▶ _Passage provided_
Pharmacists will play a crucial role in the Government’s bid to cut antibiotic use by 15%, according to its five-year national plan to tackle antimicrobial resistance.
The document, published yesterday (24 January) alongside a 20-year vision, outlines a number of actions aimed at reducing drug resistance by ensuring people take fewer antibiotics.
To help achieve that, the document says that ‘the UK will enhance the role of pharmacists in primary care to review the dose and duration of antimicrobial prescriptions (especially long-term or repeat ones) and work with prescribers to review those that are inappropriate through evidence-based, system-wide interventions’.
This will contribute to strengthening antimicrobial stewardship programmes across the UK. In addition, pharmacists in all settings can work together to share knowledge and learning to boost appropriate prescribing of antibiotics.
Antimicrobial resistance ‘a danger’
Under the plans, the National Institute of Health and Care Excellence (NICE) and NHS England will be tasked with looking at a new way of paying for medicines to help improve stewardship.
It is hoped the model will shift from one that pays pharmaceutical companies based on how many antibiotics are sold, to one that instead focuses on how valuable they are to the NHS.

▶ _Supplied material_
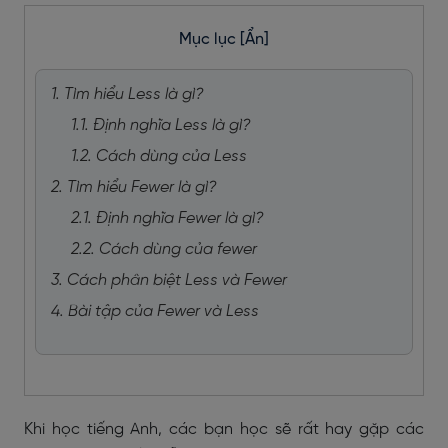
Mục lục
[Ẩn]
1. Tìm hiểu Less là gì?
1.1. Định nghĩa Less là gì?
1.2. Cách dùng của Less
2. Tìm hiểu Fewer là gì?
2.1. Định nghĩa Fewer là gì?
2.2. Cách dùng của fewer
3. Cách phân biệt Less và Fewer
4. Bài tập của Fewer và Less
Khi học tiếng Anh, các bạn học sẽ rất hay gặp các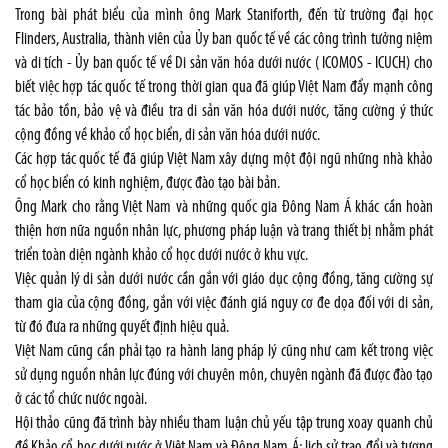
Trong bài phát biểu của mình ông Mark Staniforth, đến từ trường đại học
Flinders, Australia, thành viên của Ủy ban quốc tế về các công trình tưởng niệm
và di tích - Ủy ban quốc tế về Di sản văn hóa dưới nước ( ICOMOS - ICUCH) cho
biết việc hợp tác quốc tế trong thời gian qua đã giúp Việt Nam đẩy mạnh công
tác bảo tồn, bảo vệ và điều tra di sản văn hóa dưới nước, tăng cường ý thức
cộng đồng về khảo cổ học biển, di sản văn hóa dưới nước.
Các hợp tác quốc tế đã giúp Việt Nam xây dựng một đội ngũ những nhà khảo
cổ học biển có kinh nghiệm, được đào tạo bài bản.
Ông Mark cho rằng Việt Nam và những quốc gia Đông Nam Á khác cần hoàn
thiện hơn nữa nguồn nhân lực, phương pháp luận và trang thiết bị nhằm phát
triển toàn diện ngành khảo cổ học dưới nước ở khu vực.
Việc quản lý di sản dưới nước cần gắn với giáo dục cộng đồng, tăng cường sự
tham gia của cộng đồng, gắn với việc đánh giá nguy cơ đe dọa đối với di sản,
từ đó đưa ra những quyết định hiệu quả.
Việt Nam cũng cần phải tạo ra hành lang pháp lý cũng như cam kết trong việc
sử dụng nguồn nhân lực đúng với chuyên môn, chuyên ngành đã được đào tạo
ở các tổ chức nước ngoài.
Hội thảo cũng đã trình bày nhiều tham luận chủ yếu tập trung xoay quanh chủ
đề Khảo cổ học dưới nước ở Việt Nam và Đông Nam Á; lịch sử trao đổi và tương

▶ _Your instructions_
Copy word for word the part of the passage on the antibiotic plan starting with "This will contribute" and going on through "help improve stewardship.".

▶ _Answer to the problem_
This will contribute to strengthening antimicrobial stewardship programmes across the UK. In addition, pharmacists in all settings can work together to share knowledge and learning to boost appropriate prescribing of antibiotics.
Antimicrobial resistance ‘a danger’
Under the plans, the National Institute of Health and Care Excellence (NICE) and NHS England will be tasked with looking at a new way of paying for medicines to help improve stewardship.